Ketika anak muda itu berlalu, segera benak saya pun
melayang-layang ke belakang: sekitar 5 tahun yang lalu. Kala itu, kakak
perempuan anak muda itu, yang ikut kami (saya dan istri) sebagai asisten rumah
tangga, menyampaikan kepada kami bahwa ia memerlukan uang untuk dikirimkan
kepada orang tuanya di sebuah desa di Jawa Tengah. Si kakak, yang menjadi salah
satu tulang punggung ekonomi orang tuanya, beberapa tahun sebelumnya terpaksa
meninggalkan desanya untuk bekerja sebagai asisten rumah tangga kami sekeluarga.
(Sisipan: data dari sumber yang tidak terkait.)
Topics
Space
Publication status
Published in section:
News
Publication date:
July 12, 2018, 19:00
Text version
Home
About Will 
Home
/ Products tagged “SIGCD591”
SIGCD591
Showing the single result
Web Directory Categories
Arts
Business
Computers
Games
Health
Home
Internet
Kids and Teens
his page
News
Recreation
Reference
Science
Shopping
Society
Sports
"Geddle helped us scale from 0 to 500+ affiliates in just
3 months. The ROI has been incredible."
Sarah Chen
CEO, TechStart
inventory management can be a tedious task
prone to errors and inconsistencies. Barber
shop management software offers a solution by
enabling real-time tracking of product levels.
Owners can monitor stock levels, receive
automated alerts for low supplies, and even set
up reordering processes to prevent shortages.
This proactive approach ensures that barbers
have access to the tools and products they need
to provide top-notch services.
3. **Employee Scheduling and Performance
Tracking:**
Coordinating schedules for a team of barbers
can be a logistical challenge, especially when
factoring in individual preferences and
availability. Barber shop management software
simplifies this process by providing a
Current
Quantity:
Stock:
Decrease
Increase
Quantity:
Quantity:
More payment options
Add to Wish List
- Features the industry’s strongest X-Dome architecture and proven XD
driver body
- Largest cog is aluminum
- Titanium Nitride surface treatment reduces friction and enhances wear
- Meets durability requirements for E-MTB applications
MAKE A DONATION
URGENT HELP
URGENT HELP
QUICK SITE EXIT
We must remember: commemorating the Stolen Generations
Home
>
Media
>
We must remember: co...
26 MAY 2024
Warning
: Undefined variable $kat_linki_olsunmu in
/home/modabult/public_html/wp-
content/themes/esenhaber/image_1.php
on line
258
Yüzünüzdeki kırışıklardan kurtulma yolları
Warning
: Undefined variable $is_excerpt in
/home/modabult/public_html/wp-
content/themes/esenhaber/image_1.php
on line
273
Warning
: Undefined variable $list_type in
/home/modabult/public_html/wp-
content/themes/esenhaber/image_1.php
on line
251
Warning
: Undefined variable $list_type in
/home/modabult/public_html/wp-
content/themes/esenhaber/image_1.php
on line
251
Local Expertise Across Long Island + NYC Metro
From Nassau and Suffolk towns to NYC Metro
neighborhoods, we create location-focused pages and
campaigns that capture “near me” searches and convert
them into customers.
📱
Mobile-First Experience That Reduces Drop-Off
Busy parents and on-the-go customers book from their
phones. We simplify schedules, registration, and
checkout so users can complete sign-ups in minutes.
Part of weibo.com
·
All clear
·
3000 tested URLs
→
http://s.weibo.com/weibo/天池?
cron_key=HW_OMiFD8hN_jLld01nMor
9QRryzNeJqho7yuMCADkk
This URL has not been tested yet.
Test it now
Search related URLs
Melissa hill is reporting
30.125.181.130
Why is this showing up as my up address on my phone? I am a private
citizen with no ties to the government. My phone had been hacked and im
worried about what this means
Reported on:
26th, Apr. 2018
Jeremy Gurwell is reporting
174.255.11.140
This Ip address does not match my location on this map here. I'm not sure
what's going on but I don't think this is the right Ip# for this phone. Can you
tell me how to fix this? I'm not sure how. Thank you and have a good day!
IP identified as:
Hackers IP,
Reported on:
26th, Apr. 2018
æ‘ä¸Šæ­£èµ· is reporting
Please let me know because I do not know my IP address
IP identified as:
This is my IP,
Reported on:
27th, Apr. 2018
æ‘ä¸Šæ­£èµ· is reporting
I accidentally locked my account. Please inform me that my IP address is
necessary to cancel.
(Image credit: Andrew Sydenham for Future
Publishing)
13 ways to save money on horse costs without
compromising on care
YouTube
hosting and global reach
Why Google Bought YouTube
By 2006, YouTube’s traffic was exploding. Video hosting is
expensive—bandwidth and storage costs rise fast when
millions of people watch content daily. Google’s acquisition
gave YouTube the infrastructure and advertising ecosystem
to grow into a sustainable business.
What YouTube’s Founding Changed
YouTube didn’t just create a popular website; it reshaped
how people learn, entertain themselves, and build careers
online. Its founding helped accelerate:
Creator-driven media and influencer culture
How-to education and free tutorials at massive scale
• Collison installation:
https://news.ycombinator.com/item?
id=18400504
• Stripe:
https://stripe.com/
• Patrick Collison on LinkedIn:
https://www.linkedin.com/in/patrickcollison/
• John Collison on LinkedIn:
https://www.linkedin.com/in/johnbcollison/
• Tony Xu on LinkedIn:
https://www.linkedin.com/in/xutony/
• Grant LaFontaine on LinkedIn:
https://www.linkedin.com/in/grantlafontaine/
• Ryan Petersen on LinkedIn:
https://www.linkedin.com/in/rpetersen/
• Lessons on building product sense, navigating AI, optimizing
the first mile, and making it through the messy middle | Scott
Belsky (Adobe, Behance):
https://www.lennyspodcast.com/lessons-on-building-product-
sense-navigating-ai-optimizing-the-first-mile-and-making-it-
Padahal, ia baru saja menyelesaikan
pendidikan di Sekolah Menengah Pertama (SMP) dengan nilai yang bagus.
Sayang, kemiskinan keluarganya membuat ia tidak kuasa
melanjutkan pendidikannya. Namun, keinginannya untuk maju patut diacungi
jempol. Sambil bekerja, ia kemudian mengambil kursus menjahit dan mengikuti pendidikan
Paket C. Selain itu, ia juga mengikuti training untuk menjadi calon ustadzah
pengajar Al-Quran. Selepas itu, tetap dengan bekerja bersama kami, ia kemudian
juga kuliah. Karena memiliki otak yang cerdas dan kemauan yang membara,
akhirnya semuanya dapat ia lalui, sehingga kemudian kini ia menjadi seorang
guru Taman Kanak-Kanak dan ustadzah yang mengajar Al-Quran kepada anak-anak di
Pesantren Mini kami serta hidup mandiri.
Sambil menyerahkan uang yang diminta, istri bertanya
kepada si kakak, “Bagaimana kabar adikmu?”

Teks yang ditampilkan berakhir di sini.